In its ongoing efforts to decrease regulatory burdens, the US Centers for Medicare and Medicaid Services (CMS) has turned its attention to a law that, with the exception of physical therapy and a few other treatments and procedures, bars physicians from referring patients to services in which the physician has a financial interest. The CMS call for feedback—an effort largely focused on how the law might be loosened up—comes at a time when APTA and other organizations are voicing support for a bill that would do nearly the opposite by eliminating the exemptions allowing for self-referral for physical therapy and other services.
The CMS Request for Information (RFI) is part of an initiative dubbed the "Regulatory Sprint to Coordinated Care." According to CMS, the focus of the initiative is on "identifying regulatory requirements or prohibitions that may act as barriers to coordinated care, assessing whether those regulatory provisions are unnecessary obstacles to coordinated care, and issuing guidance or revising regulations to address such obstacles and, as appropriate, encouraging and incentivizing coordinated care."
According to the RFI, CMS is setting its sights on the Stark Law because of its potential to bump up against new models of care delivery by seemingly prohibiting systems that could be interpreted as forms of self-referral.

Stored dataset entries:
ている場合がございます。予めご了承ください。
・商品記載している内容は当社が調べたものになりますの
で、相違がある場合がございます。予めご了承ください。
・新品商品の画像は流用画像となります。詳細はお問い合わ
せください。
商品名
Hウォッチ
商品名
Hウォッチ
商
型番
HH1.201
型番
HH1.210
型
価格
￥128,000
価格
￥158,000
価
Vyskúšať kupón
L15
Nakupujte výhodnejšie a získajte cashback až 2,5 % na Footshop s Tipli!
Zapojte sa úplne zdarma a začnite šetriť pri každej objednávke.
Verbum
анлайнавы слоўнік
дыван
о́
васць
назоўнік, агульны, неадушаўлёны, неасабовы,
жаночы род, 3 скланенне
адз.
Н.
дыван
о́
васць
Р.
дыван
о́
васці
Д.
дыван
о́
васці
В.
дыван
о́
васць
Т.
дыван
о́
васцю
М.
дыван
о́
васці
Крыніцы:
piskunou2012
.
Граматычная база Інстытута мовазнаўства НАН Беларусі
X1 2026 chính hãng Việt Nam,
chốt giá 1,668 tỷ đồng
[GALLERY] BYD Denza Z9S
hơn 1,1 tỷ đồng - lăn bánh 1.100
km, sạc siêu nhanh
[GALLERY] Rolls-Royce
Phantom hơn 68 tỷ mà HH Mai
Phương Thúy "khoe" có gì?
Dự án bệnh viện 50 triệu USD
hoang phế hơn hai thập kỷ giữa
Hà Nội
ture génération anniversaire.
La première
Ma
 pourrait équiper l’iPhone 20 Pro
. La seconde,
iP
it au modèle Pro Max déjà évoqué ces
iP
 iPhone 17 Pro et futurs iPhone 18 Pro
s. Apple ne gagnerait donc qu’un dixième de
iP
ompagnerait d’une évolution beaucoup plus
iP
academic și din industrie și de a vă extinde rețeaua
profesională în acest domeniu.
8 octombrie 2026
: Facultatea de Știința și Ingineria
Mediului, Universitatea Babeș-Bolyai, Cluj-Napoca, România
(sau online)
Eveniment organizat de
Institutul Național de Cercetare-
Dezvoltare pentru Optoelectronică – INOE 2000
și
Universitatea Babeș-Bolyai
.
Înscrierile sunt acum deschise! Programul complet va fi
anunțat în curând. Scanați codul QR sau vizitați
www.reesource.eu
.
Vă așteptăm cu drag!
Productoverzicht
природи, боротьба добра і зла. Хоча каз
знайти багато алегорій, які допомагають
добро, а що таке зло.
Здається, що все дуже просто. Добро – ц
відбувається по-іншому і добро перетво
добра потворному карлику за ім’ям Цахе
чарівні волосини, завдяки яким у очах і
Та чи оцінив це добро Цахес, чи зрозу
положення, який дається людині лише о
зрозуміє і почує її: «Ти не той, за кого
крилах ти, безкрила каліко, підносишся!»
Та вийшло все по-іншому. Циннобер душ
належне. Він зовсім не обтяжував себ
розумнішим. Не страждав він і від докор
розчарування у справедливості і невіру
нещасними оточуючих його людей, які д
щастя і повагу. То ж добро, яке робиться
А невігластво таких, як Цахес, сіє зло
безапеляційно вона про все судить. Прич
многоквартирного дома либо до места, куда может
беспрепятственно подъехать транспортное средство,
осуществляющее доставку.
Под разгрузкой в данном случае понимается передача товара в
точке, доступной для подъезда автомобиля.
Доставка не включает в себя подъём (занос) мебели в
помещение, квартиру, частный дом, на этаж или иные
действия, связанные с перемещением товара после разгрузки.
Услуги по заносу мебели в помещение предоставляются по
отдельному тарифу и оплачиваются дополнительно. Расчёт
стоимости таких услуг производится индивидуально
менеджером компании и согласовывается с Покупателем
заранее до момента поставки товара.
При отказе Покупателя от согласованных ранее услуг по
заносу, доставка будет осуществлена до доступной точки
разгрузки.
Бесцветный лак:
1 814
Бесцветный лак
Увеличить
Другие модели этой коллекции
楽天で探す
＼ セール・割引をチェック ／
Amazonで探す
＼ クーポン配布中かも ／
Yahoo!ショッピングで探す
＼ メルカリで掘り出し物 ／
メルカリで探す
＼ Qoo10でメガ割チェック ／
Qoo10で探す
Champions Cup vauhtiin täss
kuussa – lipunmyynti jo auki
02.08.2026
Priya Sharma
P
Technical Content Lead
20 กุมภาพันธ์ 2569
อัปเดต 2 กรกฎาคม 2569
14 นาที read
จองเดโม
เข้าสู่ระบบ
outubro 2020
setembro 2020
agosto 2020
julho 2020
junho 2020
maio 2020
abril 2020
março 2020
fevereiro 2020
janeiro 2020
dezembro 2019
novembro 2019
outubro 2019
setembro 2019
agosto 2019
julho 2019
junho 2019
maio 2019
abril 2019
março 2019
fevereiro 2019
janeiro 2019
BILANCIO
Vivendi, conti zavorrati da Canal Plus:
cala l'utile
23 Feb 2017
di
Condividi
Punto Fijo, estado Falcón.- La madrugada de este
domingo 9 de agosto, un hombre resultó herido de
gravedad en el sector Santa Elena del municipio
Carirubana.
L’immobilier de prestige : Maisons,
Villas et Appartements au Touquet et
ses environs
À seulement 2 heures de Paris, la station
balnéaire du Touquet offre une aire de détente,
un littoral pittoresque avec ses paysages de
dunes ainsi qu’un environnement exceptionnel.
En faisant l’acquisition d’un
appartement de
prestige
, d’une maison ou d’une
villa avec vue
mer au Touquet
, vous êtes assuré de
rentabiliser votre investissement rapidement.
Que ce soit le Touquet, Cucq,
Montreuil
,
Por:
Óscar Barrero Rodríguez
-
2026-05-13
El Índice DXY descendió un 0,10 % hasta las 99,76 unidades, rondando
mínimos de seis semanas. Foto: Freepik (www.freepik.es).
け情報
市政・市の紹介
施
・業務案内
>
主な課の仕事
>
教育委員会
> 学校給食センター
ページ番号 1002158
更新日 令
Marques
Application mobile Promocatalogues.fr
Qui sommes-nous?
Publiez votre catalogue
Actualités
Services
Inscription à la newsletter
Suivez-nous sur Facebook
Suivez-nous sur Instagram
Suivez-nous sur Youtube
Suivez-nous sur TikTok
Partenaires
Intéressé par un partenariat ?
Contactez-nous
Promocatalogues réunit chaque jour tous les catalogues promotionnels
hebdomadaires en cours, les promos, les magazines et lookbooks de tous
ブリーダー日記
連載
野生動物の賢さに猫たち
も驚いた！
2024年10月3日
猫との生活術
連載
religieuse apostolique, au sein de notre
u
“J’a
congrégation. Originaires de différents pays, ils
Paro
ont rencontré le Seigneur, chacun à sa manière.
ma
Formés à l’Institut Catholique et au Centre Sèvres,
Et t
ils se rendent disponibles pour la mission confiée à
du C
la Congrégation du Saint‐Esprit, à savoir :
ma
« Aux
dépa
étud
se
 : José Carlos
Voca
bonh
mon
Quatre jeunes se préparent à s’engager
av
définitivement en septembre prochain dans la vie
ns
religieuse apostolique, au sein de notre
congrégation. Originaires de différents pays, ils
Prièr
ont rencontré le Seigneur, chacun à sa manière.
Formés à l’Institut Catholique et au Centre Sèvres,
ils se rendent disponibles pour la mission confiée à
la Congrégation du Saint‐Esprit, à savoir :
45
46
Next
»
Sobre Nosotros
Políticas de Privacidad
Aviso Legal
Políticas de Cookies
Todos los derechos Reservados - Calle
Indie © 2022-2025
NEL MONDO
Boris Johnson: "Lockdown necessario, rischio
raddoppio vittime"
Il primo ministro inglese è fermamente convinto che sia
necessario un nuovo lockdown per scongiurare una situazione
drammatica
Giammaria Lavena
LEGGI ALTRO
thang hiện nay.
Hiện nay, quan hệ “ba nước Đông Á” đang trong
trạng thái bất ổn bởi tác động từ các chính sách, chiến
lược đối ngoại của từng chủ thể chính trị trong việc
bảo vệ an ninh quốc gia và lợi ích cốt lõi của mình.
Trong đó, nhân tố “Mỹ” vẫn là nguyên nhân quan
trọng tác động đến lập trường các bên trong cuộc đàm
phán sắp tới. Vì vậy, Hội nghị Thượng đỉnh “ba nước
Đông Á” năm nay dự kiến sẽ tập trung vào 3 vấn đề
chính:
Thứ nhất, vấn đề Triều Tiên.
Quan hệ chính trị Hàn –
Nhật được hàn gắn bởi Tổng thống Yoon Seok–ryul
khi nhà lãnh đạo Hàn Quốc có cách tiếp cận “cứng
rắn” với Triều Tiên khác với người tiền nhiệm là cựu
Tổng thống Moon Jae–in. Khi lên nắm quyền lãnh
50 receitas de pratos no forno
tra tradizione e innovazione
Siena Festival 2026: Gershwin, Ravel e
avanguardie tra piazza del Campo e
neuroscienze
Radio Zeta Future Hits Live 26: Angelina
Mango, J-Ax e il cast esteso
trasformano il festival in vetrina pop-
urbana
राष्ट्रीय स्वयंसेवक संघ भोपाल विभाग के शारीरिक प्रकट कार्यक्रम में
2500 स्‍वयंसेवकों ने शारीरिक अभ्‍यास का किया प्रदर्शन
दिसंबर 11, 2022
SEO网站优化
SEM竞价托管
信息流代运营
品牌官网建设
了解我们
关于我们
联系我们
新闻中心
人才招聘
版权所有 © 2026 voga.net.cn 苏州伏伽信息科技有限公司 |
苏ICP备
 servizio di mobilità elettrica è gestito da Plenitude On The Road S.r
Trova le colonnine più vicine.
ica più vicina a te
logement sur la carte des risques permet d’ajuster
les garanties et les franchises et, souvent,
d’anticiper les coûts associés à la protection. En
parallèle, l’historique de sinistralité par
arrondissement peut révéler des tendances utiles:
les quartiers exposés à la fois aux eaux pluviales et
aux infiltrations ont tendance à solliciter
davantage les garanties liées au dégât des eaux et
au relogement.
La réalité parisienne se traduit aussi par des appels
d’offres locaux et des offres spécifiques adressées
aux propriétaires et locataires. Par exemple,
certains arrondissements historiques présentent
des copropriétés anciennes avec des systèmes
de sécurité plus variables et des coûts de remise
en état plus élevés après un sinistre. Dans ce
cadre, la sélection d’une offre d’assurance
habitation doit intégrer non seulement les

#### DIRECTIONS:
A) According to the text on the CMS request for information, what is the name of the initiative the RFI is part of?
B) Quote the stretch of the CMS request for information text from "In its ongoing" through "and other services.".

#### ANSWERS TO THIS EXERCISE:
A) The "Regulatory Sprint to Coordinated Care."

B)
In its ongoing efforts to decrease regulatory burdens, the US Centers for Medicare and Medicaid Services (CMS) has turned its attention to a law that, with the exception of physical therapy and a few other treatments and procedures, bars physicians from referring patients to services in which the physician has a financial interest. The CMS call for feedback—an effort largely focused on how the law might be loosened up—comes at a time when APTA and other organizations are voicing support for a bill that would do nearly the opposite by eliminating the exemptions allowing for self-referral for physical therapy and other services.